Document passage
● ● ● ●
I'm confused though. The code in the example uses a for loop.

I translated it to a while loop, because I understand this better, and I added assertions to test the invariant.

The while example makes total sense to me, and I can see how the invariant holds at each of the assertion points.

However, in the for example, the assertion assert total == sum(A[0:i]) and i >= len(A) fails.

I can see why it might for the i value, as i stops incrementing at 4. But I'm not sure why the final assertion for the sum needs to be assert total == sum(A[0:i + 1]).

It seems like quite a subtle thing going on here, around "off by one errors." I'm also a bit uncomfortable about the "hard-coding" of the invariant in assert total == sum(A[0:0])

Can anyone please provide an exact conversion of the while version of my code to a for version, with all the neccessary assersions for the invariant, and an explanation of how/why they are different?
● ● ● ●
Data lines

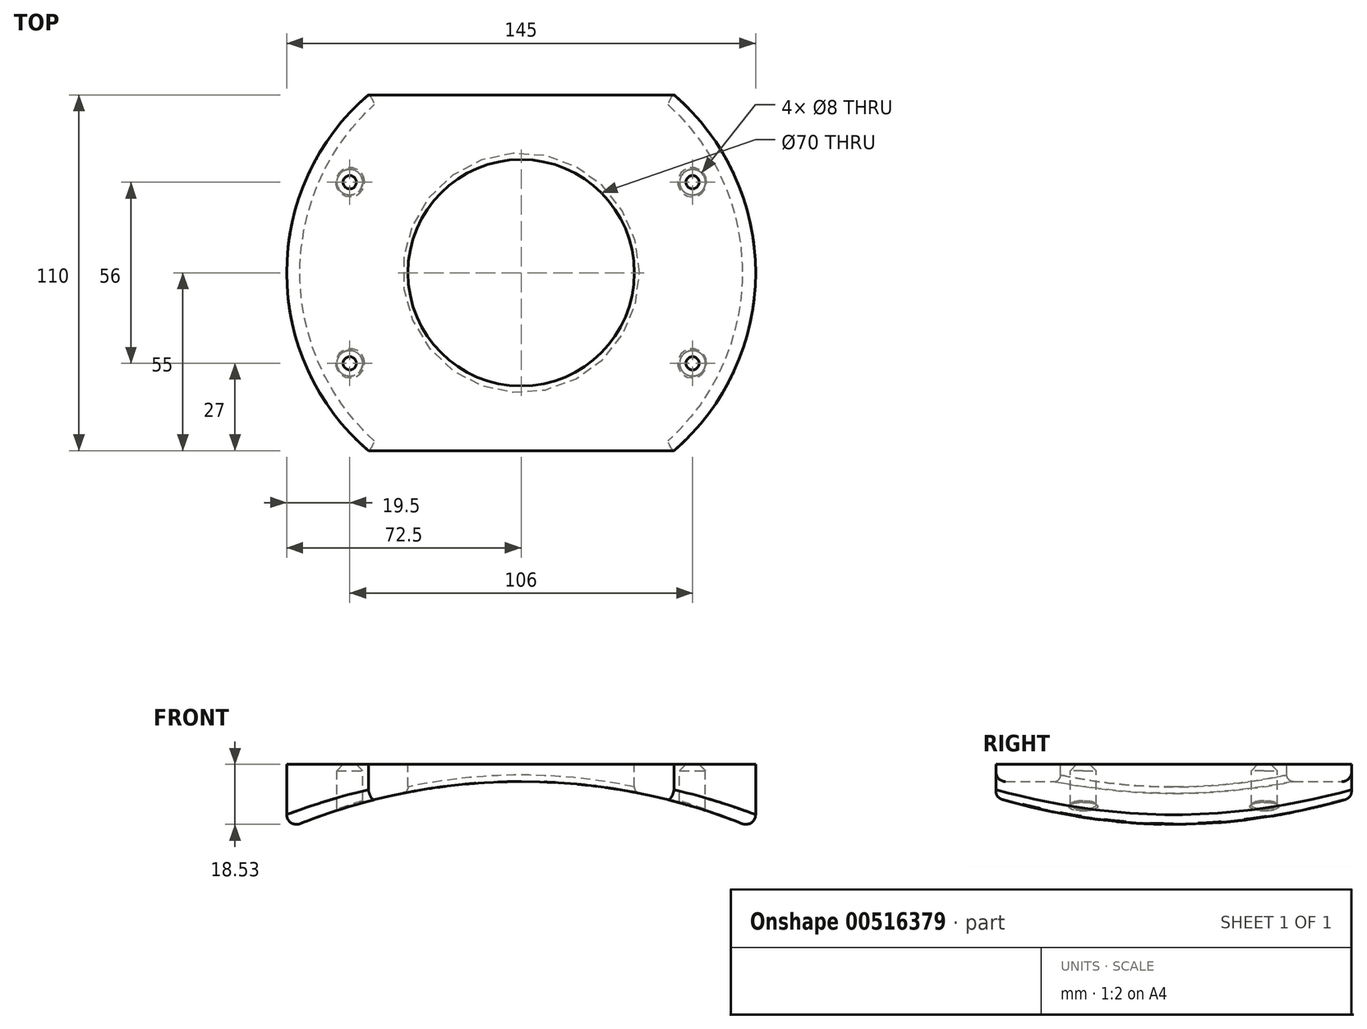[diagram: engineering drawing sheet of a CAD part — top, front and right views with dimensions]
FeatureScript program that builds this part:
● ● ● ●
Reproduce the part of the forum post about loop invariants from "I'm confused though." to "test the invariant.". This listing comes from a different source than the forum post.

Result of the exercise
I'm confused though. The code in the example uses a for loop.

I translated it to a while loop, because I understand this better, and I added assertions to test the invariant.